Visualizing Concurrency on Production Systems

As interesting as profiling applications on your development computer is, I’m sure you’ve wanted to see the behavior of applications when running in production systems. The ability to view remote traces with the Concurrency Visualizer first requires installing the Visual Studio 2010 profiler on the production system. The installation executable can be found on the Visual Studio installation disk under the Standalone Profiler directory. More details can be found at How to: Install the Stand-Alone Profiler.

Once the profiler is installed on the remote computer run:

vsperfcmd /start:CONCURRENCY,ThreadOnly /Output:<OutputFile>.vsp /Launch:MyApplication.exe

(Note: If the application being profiled is a 64-bit application run the 64-bit version of vsperfcmd)

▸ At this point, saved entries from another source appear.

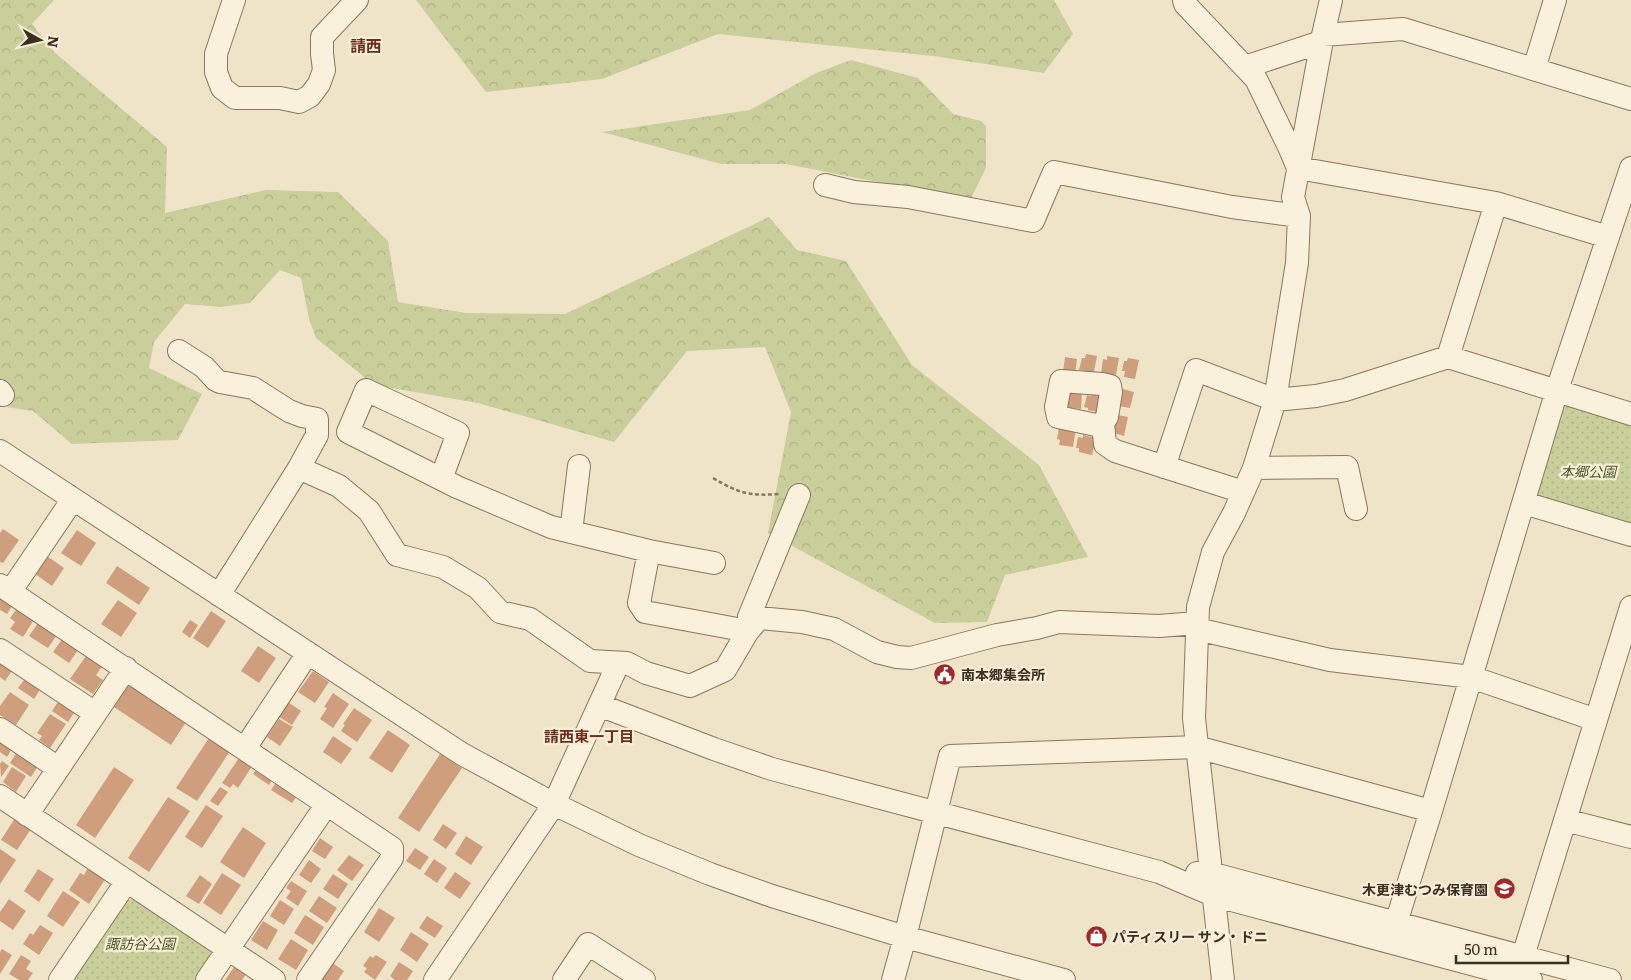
<svg xmlns="http://www.w3.org/2000/svg" width="1631" height="980" font-family="Literata,'Noto Sans JP',serif">
<style>
.grass{fill:url(#grass-dots)}
.forest{fill:url(#forest-crowns)}
.building{fill:#cf9f7d}
.lines{fill:none;stroke-linecap:round;stroke-linejoin:round}
.minor-casing{stroke:#8d765c;stroke-width:24}
.path{stroke:#8d765c;stroke-width:2.5;stroke-dasharray:4 2.5;stroke-linecap:butt}
.minor{stroke:#faf1dc;stroke-width:22}
.labels{text-anchor:middle;dominant-baseline:central;stroke-width:4.5;stroke-linejoin:round;paint-order:stroke}
.park-label{font-size:14px;font-style:italic;fill:#4d5a26;stroke:#f7eed8}
.poi-label{font-size:14px;font-weight:bold;fill:#3d2e20;stroke:#f7eed8;text-anchor:start}
.neighbourhood-label{font-size:15px;font-weight:bold;fill:#6b2e1e;stroke:#f7eed8}
.quarter-label{font-size:16px;font-weight:bold;fill:#6b2e1e;stroke:#f7eed8}
</style>
<defs>
<pattern id="grass-dots" width="8" height="8" patternUnits="userSpaceOnUse" patternTransform="scale(1.25)"><rect width="8" height="8" fill="#c9cf9b"/><path d="M2 2h.1M6 6h.1" fill="none" stroke="#aeb285" stroke-width="1.8" stroke-linecap="round"/></pattern>
<pattern id="forest-crowns" width="20" height="18" patternUnits="userSpaceOnUse" patternTransform="scale(1.25)"><rect width="20" height="18" fill="#c9cf9b"/><path d="M2 6a3 3 0 1 1 6 0M12 15a3 3 0 1 1 6 0" fill="none" stroke="#aeb285"/></pattern>
</defs>
<rect width="100%" height="100%" fill="#f0e4c8"/>
<path class="grass" d="M 1572,401 L 1631,419 L 1631,529 L 1541,502 L 1537,494 L 1564,406 Z
M 139,899 L 211,948 L 212,959 L 197,980 L 72,980 L 126,900 Z"/>
<path class="forest" d="M 0,0 L 54,0 L 32,24 L 54,52 L 167,147 L 165,213 L 266,190 L 338,192 L 388,241 L 398,302 L 466,313 L 565,314 L 769,217 L 797,250 L 846,261 L 912,365 L 1039,465 L 1088,557 L 1005,575 L 987,622 L 935,623 L 768,533 L 791,412 L 765,347 L 687,351 L 614,442 L 478,403 L 374,385 L 316,338 L 309,319 L 301,278 L 280,270 L 250,303 L 221,307 L 185,304 L 154,342 L 149,368 L 202,394 L 178,440 L 72,444 L 33,411 L 0,406 Z
M 416,0 L 1054,0 L 1073,34 L 1044,73 L 933,56 L 718,34 L 602,79 L 486,92 Z
M 851,60 L 918,78 L 953,114 L 981,121 L 986,126 L 986,168 L 971,198 L 893,185 L 786,164 L 721,164 L 602,132 L 750,110 L 816,73 Z"/>
<path class="building" d="M 1086,354 L 1097,356 L 1094,372 L 1079,370 L 1082,358 L 1085,358 Z
M 1107,356 L 1119,358 L 1116,375 L 1101,373 L 1103,359 L 1107,360 Z
M 1065,357 L 1077,359 L 1075,374 L 1063,372 Z
M 1128,358 L 1139,360 L 1135,379 L 1124,377 L 1125,371 L 1122,371 L 1124,361 L 1127,361 Z
M 1123,389 L 1134,392 L 1130,408 L 1119,406 L 1119,391 L 1122,392 Z
M 1066,392 L 1082,393 L 1081,409 L 1064,407 Z
M 1092,393 L 1101,395 L 1098,412 L 1088,410 L 1088,408 L 1084,407 L 1087,395 L 1091,396 Z
M 1118,415 L 1128,417 L 1124,436 L 1114,433 L 1115,427 L 1112,426 Z
M 1059,428 L 1076,428 L 1073,447 L 1059,445 L 1060,440 L 1057,439 Z
M 1083,435 L 1096,438 L 1092,455 L 1079,452 L 1079,448 L 1076,448 L 1078,437 L 1083,438 Z
M 3,529 L 19,540 L 3,563 L 0,562 L 0,533 Z
M 77,530 L 96,543 L 81,566 L 61,553 Z
M 47,556 L 64,568 L 52,586 L 35,574 Z
M 117,566 L 150,588 L 139,605 L 106,583 Z
M 0,589 L 16,600 L 7,614 L 0,610 Z
M 118,600 L 137,613 L 121,637 L 101,624 Z
M 18,607 L 35,618 L 23,637 L 10,629 L 15,622 L 10,618 Z
M 211,611 L 226,621 L 208,648 L 193,638 Z
M 40,620 L 59,632 L 48,648 L 29,636 Z
M 190,620 L 198,625 L 190,638 L 182,632 Z
M 65,635 L 81,646 L 69,663 L 53,652 Z
M 258,646 L 276,658 L 259,683 L 241,671 Z
M 88,653 L 104,664 L 96,675 L 103,680 L 93,694 L 70,679 Z
M 0,656 L 15,666 L 5,681 L 0,677 Z
M 313,671 L 329,682 L 315,703 L 298,692 Z
M 28,675 L 43,685 L 34,699 L 18,688 Z
M 126,682 L 186,722 L 171,745 L 111,705 Z
M 10,692 L 29,705 L 16,725 L 0,715 L 0,706 Z
M 333,693 L 349,704 L 333,728 L 320,719 L 327,708 L 324,707 Z
M 61,697 L 77,708 L 68,722 L 52,711 Z
M 285,700 L 301,711 L 292,725 L 276,715 Z
M 354,708 L 372,720 L 357,742 L 341,731 L 345,725 L 343,724 Z
M 50,714 L 66,724 L 50,748 L 39,740 L 42,736 L 37,733 Z
M 279,719 L 293,727 L 280,746 L 267,737 Z
M 388,730 L 410,745 L 392,773 L 369,758 Z
M 0,734 L 15,744 L 7,757 L 0,752 Z
M 211,735 L 232,748 L 197,801 L 176,788 Z
M 333,736 L 352,749 L 341,764 L 323,752 Z
M 19,749 L 40,763 L 31,777 L 10,763 Z
M 243,752 L 256,760 L 238,788 L 233,784 L 230,788 L 222,783 Z
M 440,754 L 462,768 L 419,832 L 398,818 Z
M 2,761 L 9,766 L 1,777 L 0,764 Z
M 260,764 L 276,774 L 269,785 L 253,774 Z
M 12,767 L 26,776 L 16,792 L 3,782 Z
M 114,767 L 134,780 L 95,838 L 76,825 Z
M 279,778 L 300,792 L 292,803 L 271,790 Z
M 220,787 L 228,792 L 218,806 L 210,801 Z
M 168,797 L 190,811 L 149,872 L 128,858 Z
M 206,805 L 223,816 L 202,848 L 185,837 Z
M 15,818 L 31,829 L 17,850 L 1,840 Z
M 443,824 L 457,833 L 446,849 L 433,840 Z
M 243,827 L 266,843 L 244,878 L 220,862 Z
M 466,836 L 483,847 L 471,865 L 455,854 Z
M 320,838 L 333,847 L 325,859 L 312,851 Z
M 415,848 L 429,857 L 420,870 L 406,861 Z
M 0,849 L 16,860 L 0,884 Z
M 349,855 L 364,865 L 352,881 L 337,870 Z
M 434,859 L 447,868 L 437,883 L 424,874 Z
M 309,860 L 321,869 L 311,883 L 299,875 Z
M 89,866 L 106,878 L 89,904 L 69,890 L 80,873 L 84,875 Z
M 38,869 L 54,879 L 39,902 L 24,891 Z
M 455,872 L 471,883 L 460,899 L 444,888 Z
M 222,873 L 241,885 L 221,915 L 203,903 Z
M 333,874 L 348,884 L 338,899 L 323,889 Z
M 200,875 L 212,884 L 199,904 L 186,896 Z
M 291,881 L 307,891 L 298,906 L 286,898 L 291,891 L 286,888 Z
M 63,891 L 80,902 L 63,927 L 47,916 Z
M 319,896 L 337,908 L 327,923 L 309,911 Z
M 9,899 L 26,911 L 13,930 L 0,921 L 0,912 Z
M 280,900 L 294,909 L 284,925 L 270,916 Z
M 379,908 L 395,918 L 379,942 L 364,932 Z
M 305,915 L 324,927 L 313,945 L 294,933 Z
M 427,916 L 443,926 L 435,938 L 419,928 Z
M 263,921 L 278,930 L 267,950 L 251,940 Z
M 40,925 L 53,933 L 39,955 L 23,944 L 30,933 L 33,935 Z
M 411,932 L 429,944 L 417,962 L 400,950 Z
M 291,939 L 308,950 L 296,970 L 278,959 Z
M 2,949 L 12,955 L 0,974 L 0,952 Z
M 21,955 L 31,961 L 26,969 L 33,973 L 28,980 L 19,980 L 9,974 Z
M 376,955 L 387,962 L 375,980 L 364,972 L 367,968 L 363,966 L 370,956 L 373,958 Z
M 330,961 L 344,971 L 338,980 L 320,980 Z
M 399,962 L 413,971 L 407,980 L 395,980 L 390,976 Z
M 237,963 L 248,971 L 242,980 L 225,980 Z"/>
<g class="lines">
<defs>
<path id="minor" d="M 234,0 L 216,54 L 216,72 L 222,88 L 235,98 L 280,98 L 299,102 L 310,96 L 319,84 L 324,70 L 322,54 L 322,37 L 357,0
M 1184,0 L 1185,4 L 1256,79 L 1290,149 L 1298,168 L 1496,203 L 1608,237
M 1323,35 L 1403,29 L 1631,99
M 1245,67 L 1321,42
M 1534,69 L 1555,0
M 825,185 L 854,192 L 908,197 L 1033,221 L 1054,172 L 1232,207 L 1299,216
M 179,351 L 204,367 L 216,380 L 220,382 L 253,388 L 289,411 L 302,416 L 317,419 L 317,435 L 299,468 L 219,595
M 1448,357 L 1496,203
M 0,391 L 3,395
M 1103,423 L 1096,425 L 1058,417 L 1056,407 L 1061,381 L 1102,384 L 1110,386 L 1111,392 L 1107,417 L 1103,423 L 1105,444 L 1115,451 L 1243,492
M 0,451 L 462,754 L 554,804 L 639,845 L 710,874 L 772,896 L 905,937 L 1064,980
M 1164,467 L 1196,370 L 1275,400 L 1316,396 L 1345,390 L 1448,357 L 1631,414
M 299,468 L 339,486 L 369,511 L 397,555 L 443,567 L 478,588 L 500,612 L 530,619 L 590,661 L 627,663 L 646,673 L 690,686 L 725,670 L 748,631 L 755,623 L 749,617 L 799,495
M 1254,468 L 1347,467 L 1356,509
M 441,479 L 458,433 L 366,390 L 348,432 L 457,487 L 551,527 L 649,551 L 714,563
M 1524,503 L 1631,535
M 571,532 L 579,466
M 649,551 L 639,603 L 645,612 L 748,631
M 0,585 L 392,848 L 392,858 L 308,980
M 10,592 L 73,499
M 749,617 L 802,622 L 834,629 L 877,652 L 897,657 L 911,658 L 997,635 L 1037,628 L 1059,622 L 1159,626 L 1197,623
M 1197,629 L 1330,660 L 1471,677 L 1596,720
M 0,650 L 95,713
M 599,705 L 714,749 L 772,769 L 1159,872 L 1213,895 L 1531,980
M 0,729 L 58,768
M 245,748 L 308,653
M 0,796 L 274,980
M 27,815 L 126,668
M 1565,820 L 1631,837
M 1197,873 L 1210,873 L 1610,980
M 1396,923 L 1431,811 L 1557,390 L 1631,168
M 1519,969 L 1631,607
M 60,980 L 127,881
M 207,980 L 327,804
M 435,980 L 554,804 L 618,664
M 564,980 L 588,944 L 644,980
M 893,980 L 905,937 L 950,756 L 1197,747 L 1431,811
M 1223,980 L 1194,718 L 1198,607 L 1213,552 L 1234,513 L 1254,468 L 1275,400 L 1297,263 L 1299,216 L 1293,197 L 1323,35 L 1331,0"/>
</defs>
<use href="#minor" class="minor-casing"/>
<path class="path" d="M 713,478 C 740,494 750,496 780,494"/>
<use href="#minor" class="minor"/>
</g>
<defs>
<symbol id="civic-disc" viewBox="-11 -11 22 22"><circle r="9.5" fill="#9e2a2b" stroke="#f7eed8"/><path d="M-.6-6.5H3V-4.5H.6V-3L4-1V1h2V6H-6V1h2V-1L-.6-3ZM-1.2 2.5V6h2.4V2.5Z" fill="#fff"/></symbol>
<symbol id="school-disc" viewBox="-11 -11 22 22"><circle r="9.5" fill="#9e2a2b" stroke="#f7eed8"/><path d="M0-5L7-2L0 1L-7-2ZM-4 1L0 2.5L4 1V4Q0 6-4 4Z" fill="#fff"/></symbol>
<symbol id="shop-disc" viewBox="-11 -11 22 22"><circle r="9.5" fill="#9e2a2b" stroke="#f7eed8"/><path d="M-5-2.5h2.3a2.7 3.5 0 0 1 5.4 0H5L5.5 6h-11ZM-1.5-2.5h3a1.5 2.3 0 0 0-3 0Z" fill="#fff"/></symbol>
</defs>
<g fill-rule="evenodd">
<use href="#civic-disc" x="932" y="662" width="25" height="25"/>
<use href="#school-disc" x="1492" y="876" width="25" height="25"/>
<use href="#shop-disc" x="1084" y="924" width="25" height="25"/>
</g>
<g class="labels">
<g class="park-label">
<text x="1588" y="471">本郷公園</text>
<text x="140" y="943">諏訪谷公園</text>
</g>
<g class="poi-label">
<text x="961" y="674">南本郷集会所</text>
<text x="1488" y="889" text-anchor="end">木更津むつみ保育園</text>
<text x="1112" y="936">パティスリー サン・ドニ</text>
</g>
<g class="neighbourhood-label">
<text x="589" y="735">請西東一丁目</text>
</g>
<g class="quarter-label">
<text x="366" y="45">請西</text>
</g>
</g>
<g transform="translate(40 40) rotate(98)" stroke="#f7eed8" stroke-width="4" paint-order="stroke">
<path d="M0-4L9 19L0 12L-9 19Z" fill="#3d2e20"/>
<text y="-8" font-size="14" font-weight="bold" text-anchor="middle" fill="#3d2e20">N</text>
</g>
<path d="M1456 955v8h112v-8" fill="none" stroke="#3d2e20" stroke-width="2.5"/>
<text x="1464" y="955" font-size="15" fill="#3d2e20" stroke="#f7eed8" stroke-width="4" paint-order="stroke">50 m</text>
</svg>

Next, hit Enter and when the application has finished executing run the command:

vsperfcmd /shutdown

Notice that there was a <OutputFile>.app.ctl and a <OutputFile>.krn.ctl file created in addition to the vsp file. All three are important. The next step is to make the trace files portable. Check that the _NT_SYMBOL_PATH environment variable is set or run the vsperfreport command with the symbolpath parameter. To make the trace files portable run:

VSPerfReport /PackSymbols <OutputFile>.vsp

(Note: There isn’t a 64-bit version of VSPerfReport)

At this point you should be able to copy the traces files from the remote computer to a computer that has Visual Studio 2010 installed on it, and use Visual Studio to open the vsp file.

But what if you want to profile a running service? To do so change the start command to:

vsperfcmd /start:CONCURRENCY,ThreadOnly /Output:<OutputFile>.vsp /Attach:<PID>

And then before running the shutdown step run:

vsperfcmd /detach

More details can be found at Collecting Concurrency Data for a Service by Using the Profiler Command Line.